官房副長官 下村博文

     

2006.10.22  

掲示板より

今日テレビで見たところ、
とんでもなく単純な教育イメージの持ち主のようだ。

もと塾の経営者らしく、私塾のイメージだけで、日本全体の教育再生を考えているらしい。

他にこれといった特効薬がないのだから、
それに今までの改革がことごとく失敗してきているのだから、
つぎつぎに新しい改革を考えて、
『ヘタな鉄砲も数打ちゃ当たる』式の改革も、
何もしないよりはいいかもしれないが、

競争原理を導入すればそれで良しとするのは、
あまりにも短絡的過ぎはしないか。

曰く
『今までの教育は子どもたちにだけ競争を強いるものであった。子どもに競争を強いるのであれば、教師間に競争があるのは当たり前だ』

これが教育論なのかと思うと、暗澹たる気分になる。

私は決して競争は否定しないが、競争自体が教育の目的だと思ったことはない。

競争が一つの手段だとすれば、その目的は何なのか。
子どもの規範意識の向上ということなのだろうが、
競争と規範意識の向上がどこでどう結びつくか、誰も言わなかった。

ヤンキー先生もたぶん下村博文先生と同じだな。
単純な教育イメージの持ち主には変わりない。

教育が競争のみに終始してよいのなら、現場の教師たちの負担も軽くなるに違いない。
生徒たちの尻を叩く教育は本当にそれに専念すれば、一番簡単な教育である。
それでよいのなら教師は楽である。

それでよければそれでよいとはっきり明言してもらいたいと思ったが、言葉の終わりには、いろいろぐたぐたと付帯条件を付けて、『そんなことは言っていない』と、言い逃れの道を残している。

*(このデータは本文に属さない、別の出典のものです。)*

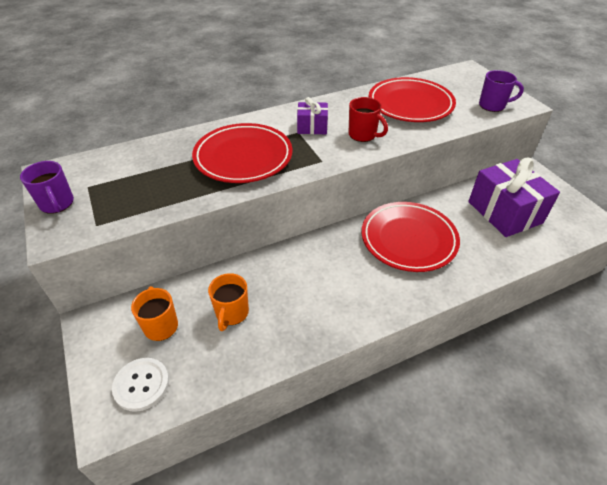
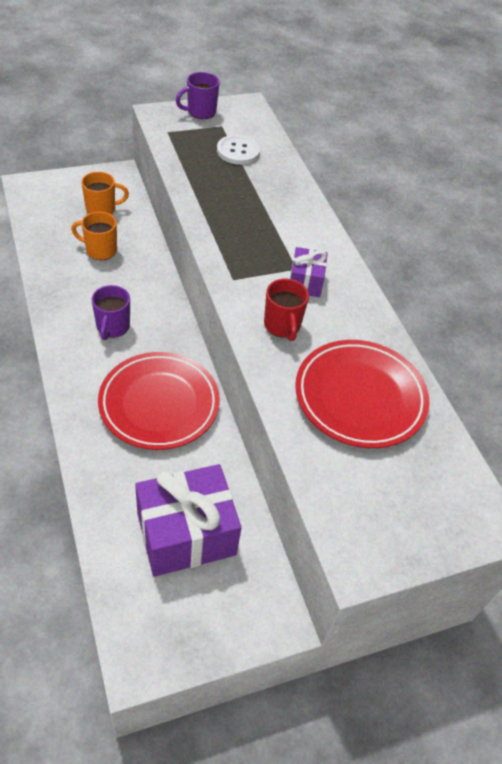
camera: 90 degrees right, 5 degrees up
(141, 385) = (50, 200): white button -> white button (238, 151)
(243, 157) = (250, 220): red plate -> none
(363, 135) = (282, 326): red mug -> red mug turned 60 degrees counterclockwise
(493, 105) = (353, 510): purple mug -> purple mug (112, 327)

つまり競争原理を全面に出して、生徒の尻を叩いて、それでいろいろ問題が噴出したら、
その時は、現場の先生たちが責任をとってくださいと言うことに過ぎない。

なんだ、今までと変わらないじゃないか。
こうやって教育現場はますます追いつめられていくんだな。



官房副長官 下村博文先生曰く
『今までの教育は子どもたちにだけ競争を強いるものであった。子どもに競争を強いるのであれば、教師間に競争があるのは当たり前だ』

競争とは本来自分のための競争である。
一般サラリーマン同士が競争する場合、自分の実績を上げればよい。
しかし教師の場合そこにワンクッション入ってくる。

学校では、教師がいくらがんばっても、生徒ががんばらなければ何にもならない。
教師の競争とは、実は自分ががんばることではなく、生徒にがんばってもらうことである。

逆に言えば、教師ががんばらなくても、生徒ががんばればそれで良いことになる。

さらに言えば、競争とは絶えず客観的な評価がなければ競争にならないから、いくらがんばってもそれが目に見えるものでなければがんばったことにならない。

『善行は隠れて積め』などとは言えなくなるし、そんなことは競争原理の中では無意味である。

勢い、教師も目に見えることしかしなくなる。
人の評価につながらないことはしなくなる。
それが、競争原理の裏にあるもう一つの真実なのだ。

目に見える形の競争のみを重視すれば、
『自分に優しく、他人に厳しい教師』でも十分にやっていける。

昔はベテラン教師は、学年の中で問題の多いクラスを担任するのが常だったが、今では良いクラスほどベテラン教師が担任するようになった。
教師自身がそれを望むことも多いし、校長もそれを望むようになった。
それは進学高校ほどその傾向が強いし、そうやって早く大学進学率を目に見える形で上げたいからである。

そういう現実を目の当たりに見るにつけ、
『こういうことが当たり前にとおる世の中になっていくんだな』
そういう絶望感をもった。

しかし世の中は『それで何が悪いんだ』と思う人が多いように思える。
『民間企業はそれどころの競争ではないんだぞ』
『教師の生ぬるさは鼻持ちならない』


しかし我々教師が相手にしているのは、責任能力のない子どもである。

もし教師が子どもの尻を叩きすぎて、その子どもが自殺するようなことがあれば、
教師への非難は、今回の北海道や福岡の事件と同じかそれ以上のものになるであろう。
そういうことを考えると、教育に対する世間一般の考え方が、一種のヒステリー状態に陥っていると感じざるを得ない。

ただでさえこういう事件が起こっているのに、追い込まれた現場の教師は、いずれ『窮鼠、猫を噛む』の状態に陥るのは目に見えている。

人間、誰でも自分が大切であるが、教師とはそれを厳しく抑制していく職業である。
『自分よりも生徒が大切だと思えるか』
そのことへの自問自答の繰り返しである。

もちろん、『自分よりも生徒が大切だ』と思いながら、
やはり自分が大切だとする気持ちから離れられないのが凡人の常なのだが、
それでも生徒のことを大切に考える教師は、たとえ偉くなれなくても、教師仲間の間では大切にされてきたし、尊敬されてきた。

ヘタな管理職より、そういう教師にこそなりたいと思う教師も多い。


しかし冷静に考えると、
『善行は隠れて積め』ということが言えなくなる中で、
教育再生会議のもう一つの柱である『生徒の規範意識の向上』とは何を指しているのか、そのことを思わずにはいられない。